Another important aspect of legal separation is that it permits you to keep your healthcare and social security benefits. In a divorce, the benefits will be terminated.
Many couples seek legal separations over divorce for financial reasons like these. A legal separation consists of the same aspects as a divorce such as visitation, child custody, spousal support, and division of assets.
Also, the reasons that might justify a legal separation differ from those that might justify a divorce.
Separation May Not Lead To Divorce
In most cases, a legally separated couple will eventually divorce. Of course, not every situation is the same. If both of you need a little but want to work things out and eventually rebuild your relationship, then this is definitely possible. Legal separation can help you work through issues in your marriage that are causing contention.
Divorce and legal separation are difficult and complex processes that require difficult decisions to be made. You may find it beneficial to get a legal separation first as you navigate the waters of divorce. By learning how legal separation differs from and is similar to divorce, you can make the right decision for your situation.
Benefits Of Legal Separation?
Legal separation is a legal means of separating the parties without making any permanent or irreversible changes to their marriage. This aids those who are undecided whether they wish to proceed with a divorce or not.
Other couples opt for this option on religious or moral grounds.
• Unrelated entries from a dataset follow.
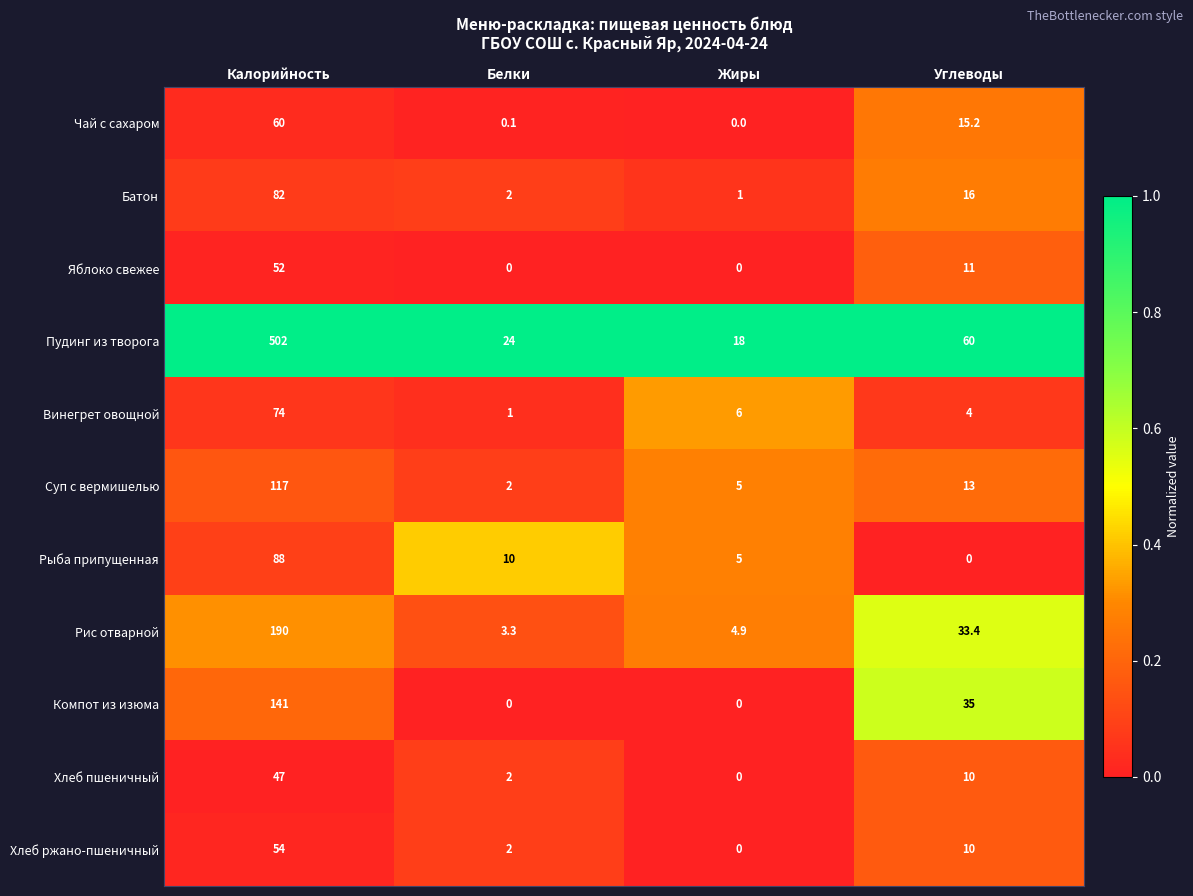

How many distinct data groups are displayed?

11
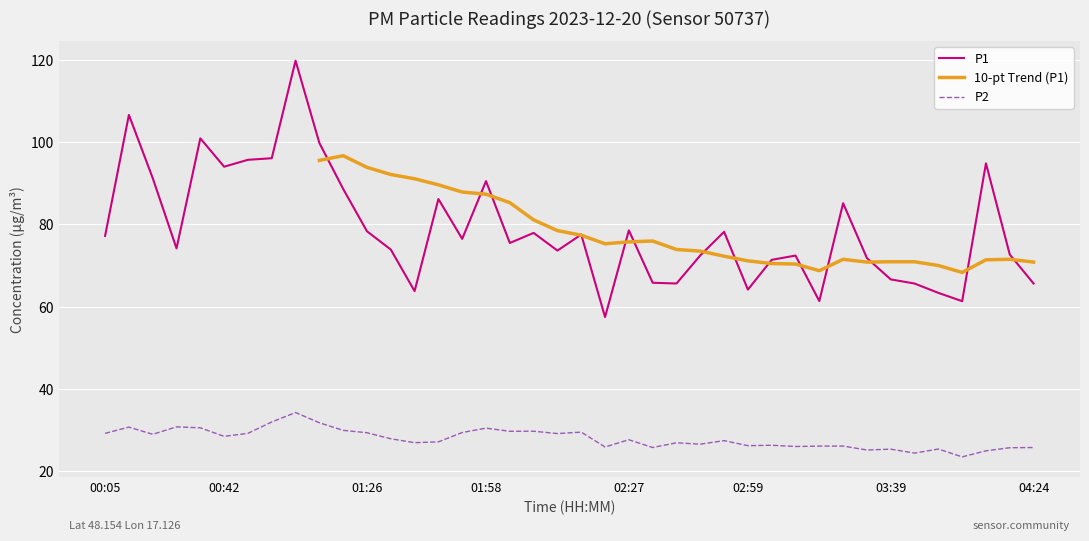

Between 00:50 and 02:06, which series saw the biggest shift?

P1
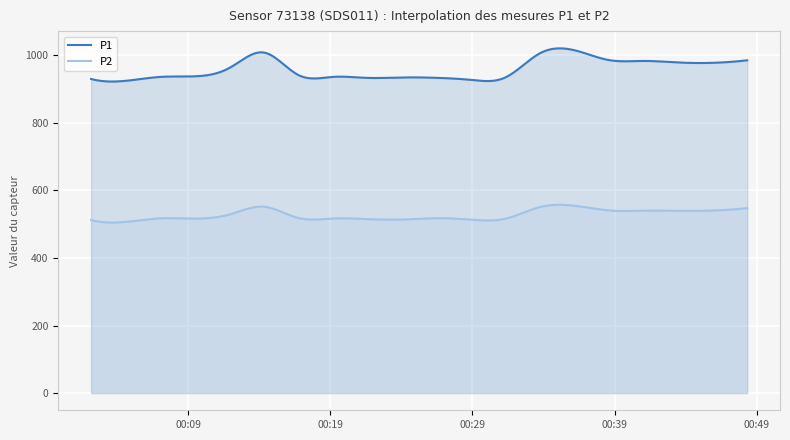

What is the average value of the P1 series?

958.7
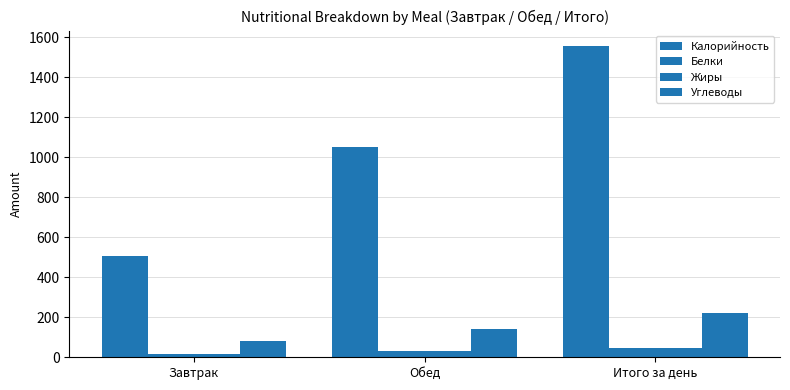

Which series changed the most between Завтрак and Итого за день?

Калорийность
This gives them a way out of the marriage without compromising their moral values and beliefs.
A legal separation also makes it possible for one spouse to continue to receive health care and social security for themselves and their children from the other spouse.
Under a legal separation, a marriage may last for up to ten years.
How Do You Prep For A Legal Separation?
- Moving Out
If you are relocating, ensure that your name will be removed from any leases. If your spouse isn’t paying the rent, you want nothing to do with it.
When you move out, you must forward your mail to your new address or address at the post office.
- Separating Finance
Until the accounts are frozen, you remain liable for them if they are in both your name and that of your spouse.
Keep a record of all mortgages, bank, and credit information, including their addresses and phone numbers. Remove your name from any accounts you no longer desire to be responsible for.
If your spouse will not agree to remove your name from joint bank and credit accounts, freeze them. If the accounts are in both your name and that of your spouse, you are still legally responsible until the accounts are frozen.
- Dealing With Taxes And Benefits
A copy of all income tax returns for at least the past six years should be made. State and federal tax agencies are not involved in divorce or separation, so you will still be responsible for any unpaid taxes.
If you desire to maintain health insurance coverage through a legal separation rather than a divorce, review the policy language carefully. There is a clause in some insurance policies that suspends coverage in the event of a legal separation. Ensure that you have coverage.
Consult an accountant about your pension plans or retirement benefits. You must follow all legal requirements to maintain an interest in any pension account or retirement benefit.
- Keeping Special Belongings
It is common for a divorce judgment to award the separate parties possession of the personal property. When you separate from your spouse, make sure you specify in the separation agreement that any important belongings you leave with your spouse will belong to you if you ever divorce.
Finally, always remember that deciding whether to get a legal separation or a divorce can be confusing. To make the best decision, it is important to completely understand the legal and emotional implications of both possibilities and weigh the options. Speak to professionals in the respective fields (financial, legal, psychological), this will help guide your decision-making.